By now, you have probably heard news of Flight 370, the lost Malaysian Boeing 777. And if you have been following this bizarre story of inflight disappearance, you are aware that the search area has been widened to more than 27,000 square miles. It has become abundantly clear that authorities have no idea what has happened to this plane.
Our prayers are with those on board Flight 370 as well as the families of the crew and the passengers. And while there are far more theories than evidence, we pray that somehow the lost passengers will be reunited with their loved ones soon. Nevertheless, aviation experts are saying that chances are slim. In fact, the effort has already started changing from rescue to recovery.
If this flight crashed in the ocean, the main problems are distance and time. The further an aircraft gets from its flight plan and the more time that equipment has to sink in the ocean, the less likely it is to be recovered. Perhaps this is true of those who go missing from the church as well. The farther they travel from the plan, and the longer they are gone, the less likely it is that we can help rescue them.
When one of God’s children goes missing, Jesus tells us that the good shepherd leaves the 99 in safety and retrieves the one (Luke 15:1-7). Seeking and saving the lost is so important to Jesus that He told His disciples that it was the reason He came to this world (Luke 19:10).

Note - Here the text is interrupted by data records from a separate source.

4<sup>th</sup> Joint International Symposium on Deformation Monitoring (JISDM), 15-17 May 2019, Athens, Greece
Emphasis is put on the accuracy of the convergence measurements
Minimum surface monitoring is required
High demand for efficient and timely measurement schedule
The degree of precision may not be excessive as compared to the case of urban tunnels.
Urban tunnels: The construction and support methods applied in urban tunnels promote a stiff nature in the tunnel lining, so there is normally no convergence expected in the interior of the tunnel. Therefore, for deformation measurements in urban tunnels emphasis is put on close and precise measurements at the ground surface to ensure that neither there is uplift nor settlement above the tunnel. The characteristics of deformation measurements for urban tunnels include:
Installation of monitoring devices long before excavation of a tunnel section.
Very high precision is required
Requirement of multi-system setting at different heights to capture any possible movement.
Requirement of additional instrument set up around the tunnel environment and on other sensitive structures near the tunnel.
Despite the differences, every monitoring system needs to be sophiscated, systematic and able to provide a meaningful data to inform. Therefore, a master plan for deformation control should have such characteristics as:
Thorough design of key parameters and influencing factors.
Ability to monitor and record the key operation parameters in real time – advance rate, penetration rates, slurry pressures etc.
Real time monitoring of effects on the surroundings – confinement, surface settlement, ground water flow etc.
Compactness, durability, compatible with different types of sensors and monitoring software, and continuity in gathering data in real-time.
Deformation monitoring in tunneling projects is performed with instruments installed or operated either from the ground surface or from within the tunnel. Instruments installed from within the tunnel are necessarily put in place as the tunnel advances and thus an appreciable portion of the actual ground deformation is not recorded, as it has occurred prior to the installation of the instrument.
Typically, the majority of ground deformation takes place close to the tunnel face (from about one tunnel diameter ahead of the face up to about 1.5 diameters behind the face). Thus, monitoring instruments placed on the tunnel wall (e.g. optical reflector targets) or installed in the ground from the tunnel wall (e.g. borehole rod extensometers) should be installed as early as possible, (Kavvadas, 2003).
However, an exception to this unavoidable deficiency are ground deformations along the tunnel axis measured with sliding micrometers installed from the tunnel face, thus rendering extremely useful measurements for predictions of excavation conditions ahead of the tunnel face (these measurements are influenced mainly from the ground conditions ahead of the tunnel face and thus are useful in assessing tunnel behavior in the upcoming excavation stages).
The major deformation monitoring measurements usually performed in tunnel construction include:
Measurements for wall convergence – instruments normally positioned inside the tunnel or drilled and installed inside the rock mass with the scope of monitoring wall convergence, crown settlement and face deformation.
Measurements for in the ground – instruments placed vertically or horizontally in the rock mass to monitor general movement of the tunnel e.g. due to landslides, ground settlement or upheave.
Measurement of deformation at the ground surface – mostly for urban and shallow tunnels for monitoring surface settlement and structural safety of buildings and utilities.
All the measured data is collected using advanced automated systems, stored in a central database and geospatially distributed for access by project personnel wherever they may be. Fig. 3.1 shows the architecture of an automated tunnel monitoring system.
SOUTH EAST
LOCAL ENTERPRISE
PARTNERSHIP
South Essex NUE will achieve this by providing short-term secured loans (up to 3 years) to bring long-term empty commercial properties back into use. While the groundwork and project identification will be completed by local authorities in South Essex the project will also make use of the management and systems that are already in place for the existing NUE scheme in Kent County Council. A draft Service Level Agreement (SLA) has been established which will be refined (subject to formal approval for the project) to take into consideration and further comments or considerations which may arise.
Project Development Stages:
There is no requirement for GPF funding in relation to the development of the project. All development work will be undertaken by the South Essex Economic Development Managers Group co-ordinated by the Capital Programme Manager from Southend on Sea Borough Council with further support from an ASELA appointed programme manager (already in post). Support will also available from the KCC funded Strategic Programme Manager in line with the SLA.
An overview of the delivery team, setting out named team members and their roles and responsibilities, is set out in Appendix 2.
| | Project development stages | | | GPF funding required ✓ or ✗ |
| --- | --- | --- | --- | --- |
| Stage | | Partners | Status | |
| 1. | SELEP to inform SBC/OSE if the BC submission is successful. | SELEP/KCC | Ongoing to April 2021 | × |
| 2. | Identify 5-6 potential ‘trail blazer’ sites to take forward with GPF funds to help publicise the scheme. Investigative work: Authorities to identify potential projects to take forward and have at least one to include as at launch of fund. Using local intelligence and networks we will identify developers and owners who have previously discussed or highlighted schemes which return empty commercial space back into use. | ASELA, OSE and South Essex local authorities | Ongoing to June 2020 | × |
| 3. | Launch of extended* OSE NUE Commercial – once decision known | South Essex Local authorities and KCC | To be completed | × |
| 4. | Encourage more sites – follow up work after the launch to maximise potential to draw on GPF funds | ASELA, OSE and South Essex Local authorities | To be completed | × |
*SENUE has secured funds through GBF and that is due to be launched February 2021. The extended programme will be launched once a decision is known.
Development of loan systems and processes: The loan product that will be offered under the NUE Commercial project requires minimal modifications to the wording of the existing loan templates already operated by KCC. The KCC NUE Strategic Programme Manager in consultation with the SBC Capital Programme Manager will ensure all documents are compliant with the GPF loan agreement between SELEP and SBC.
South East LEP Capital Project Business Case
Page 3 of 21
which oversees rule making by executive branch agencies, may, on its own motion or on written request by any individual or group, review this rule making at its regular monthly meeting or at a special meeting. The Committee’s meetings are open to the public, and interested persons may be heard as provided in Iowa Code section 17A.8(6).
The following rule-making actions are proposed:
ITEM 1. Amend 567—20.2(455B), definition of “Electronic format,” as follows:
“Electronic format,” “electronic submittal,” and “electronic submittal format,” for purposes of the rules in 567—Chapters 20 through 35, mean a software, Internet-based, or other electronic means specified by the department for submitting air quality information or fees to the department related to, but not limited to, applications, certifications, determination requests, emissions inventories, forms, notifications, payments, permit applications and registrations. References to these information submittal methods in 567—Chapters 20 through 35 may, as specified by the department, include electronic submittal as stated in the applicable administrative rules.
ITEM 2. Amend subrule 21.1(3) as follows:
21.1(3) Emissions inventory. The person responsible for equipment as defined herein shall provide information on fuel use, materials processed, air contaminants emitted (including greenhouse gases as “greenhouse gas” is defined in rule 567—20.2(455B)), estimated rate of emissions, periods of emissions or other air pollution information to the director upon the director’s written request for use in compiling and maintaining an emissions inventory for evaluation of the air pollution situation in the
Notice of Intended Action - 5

Do we shoot into action when someone goes missing from among us? Do we “widen the search area” to include the lost who are outside our immediate area? How far are we willing to go? How much are we willing to spend?
As of this morning, over 1,000 people, using 42 ships and 39 planes from 12 countries, are searching for any sign or clue of what could have happened to this missing flight. Perhaps we in the church should take a few notes from the way the world treats the lost.